The Canadian manufacturer of moisture-resistant wall material has purchased a former warehouse and factory in Vandalia and plans to bring 50 jobs to the site when full production is reached.  It is a 62,000 square foot building located close to the crossroad of Interstates 70 & 75, serving as a more convenient location for their US customers.  Production in the new facility is expected to begin in late 2018.

Mike Panayi, President of Pinnacle Capital Partners, said improvements and renovations were in store for the building at 6161 Ventor Ave., the former home of Encon and Eco-Groupe, which also manufactured plastics.
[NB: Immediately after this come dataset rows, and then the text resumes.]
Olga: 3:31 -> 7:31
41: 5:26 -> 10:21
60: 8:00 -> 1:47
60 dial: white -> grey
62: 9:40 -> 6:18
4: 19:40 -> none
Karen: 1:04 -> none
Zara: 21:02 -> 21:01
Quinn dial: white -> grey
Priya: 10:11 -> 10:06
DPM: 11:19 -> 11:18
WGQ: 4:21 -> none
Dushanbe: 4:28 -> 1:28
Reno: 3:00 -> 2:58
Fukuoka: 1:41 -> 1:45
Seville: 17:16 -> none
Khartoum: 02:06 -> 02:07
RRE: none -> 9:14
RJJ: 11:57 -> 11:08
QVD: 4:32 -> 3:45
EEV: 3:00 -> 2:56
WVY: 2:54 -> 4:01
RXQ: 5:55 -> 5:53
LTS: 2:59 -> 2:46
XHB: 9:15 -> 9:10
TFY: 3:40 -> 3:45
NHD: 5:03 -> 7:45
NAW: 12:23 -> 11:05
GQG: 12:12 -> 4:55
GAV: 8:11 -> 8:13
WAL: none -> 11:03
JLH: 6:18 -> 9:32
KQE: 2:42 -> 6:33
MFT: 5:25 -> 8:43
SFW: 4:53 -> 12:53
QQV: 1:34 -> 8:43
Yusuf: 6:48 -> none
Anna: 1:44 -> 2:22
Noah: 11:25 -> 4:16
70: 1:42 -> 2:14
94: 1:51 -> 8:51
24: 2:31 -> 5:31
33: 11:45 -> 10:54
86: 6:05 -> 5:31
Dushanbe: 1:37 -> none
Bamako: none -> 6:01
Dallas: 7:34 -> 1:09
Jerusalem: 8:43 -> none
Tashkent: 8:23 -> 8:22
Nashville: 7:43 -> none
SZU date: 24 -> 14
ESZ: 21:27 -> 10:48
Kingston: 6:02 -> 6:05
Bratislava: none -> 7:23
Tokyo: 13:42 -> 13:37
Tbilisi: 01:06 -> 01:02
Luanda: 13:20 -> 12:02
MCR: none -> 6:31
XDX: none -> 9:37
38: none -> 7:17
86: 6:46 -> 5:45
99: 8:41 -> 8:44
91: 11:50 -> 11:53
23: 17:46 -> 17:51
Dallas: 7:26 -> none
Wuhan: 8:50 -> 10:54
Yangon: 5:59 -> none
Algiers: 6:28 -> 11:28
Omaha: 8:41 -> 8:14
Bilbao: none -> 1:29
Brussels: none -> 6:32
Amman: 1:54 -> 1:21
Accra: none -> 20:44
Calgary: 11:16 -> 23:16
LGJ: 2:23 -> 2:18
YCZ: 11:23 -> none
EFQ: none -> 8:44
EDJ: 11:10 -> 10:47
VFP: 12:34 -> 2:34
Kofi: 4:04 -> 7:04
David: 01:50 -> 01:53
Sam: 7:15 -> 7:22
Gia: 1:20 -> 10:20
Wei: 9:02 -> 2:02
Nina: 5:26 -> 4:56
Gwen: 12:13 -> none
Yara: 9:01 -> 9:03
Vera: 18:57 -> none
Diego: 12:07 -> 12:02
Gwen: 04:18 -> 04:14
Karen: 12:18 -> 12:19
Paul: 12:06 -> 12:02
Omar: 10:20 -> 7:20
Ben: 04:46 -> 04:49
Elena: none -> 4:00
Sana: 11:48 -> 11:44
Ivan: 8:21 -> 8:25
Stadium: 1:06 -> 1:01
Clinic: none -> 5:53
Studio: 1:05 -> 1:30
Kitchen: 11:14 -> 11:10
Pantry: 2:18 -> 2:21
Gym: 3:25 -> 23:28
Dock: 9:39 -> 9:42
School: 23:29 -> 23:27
Pinnacle Capital Partners financed MSW Plastics move to Vandalia, which will be the company’s US headquarters.

MSW Plastics received $320,000 in development funds from Montgomery County to make the project possible.

“We expect in full production that we’ll have 50 people,” Panayi said. “That’s based on our experience in Canada.”

With this expansion there are multiple benefits that US customers will see:

  • Faster delivery; which means fewer hours of travel, leading to faster shipping & reduced travel costs for US customers.
  • American made products; products will be proudly manufactured in the United States.
  • Less hassle; products manufactured in the US will reduce cross-border shipments & inconveniences

Overall, this will be a $11 million investment by MSW Plastics, guided by Pinnacle Capital Partners.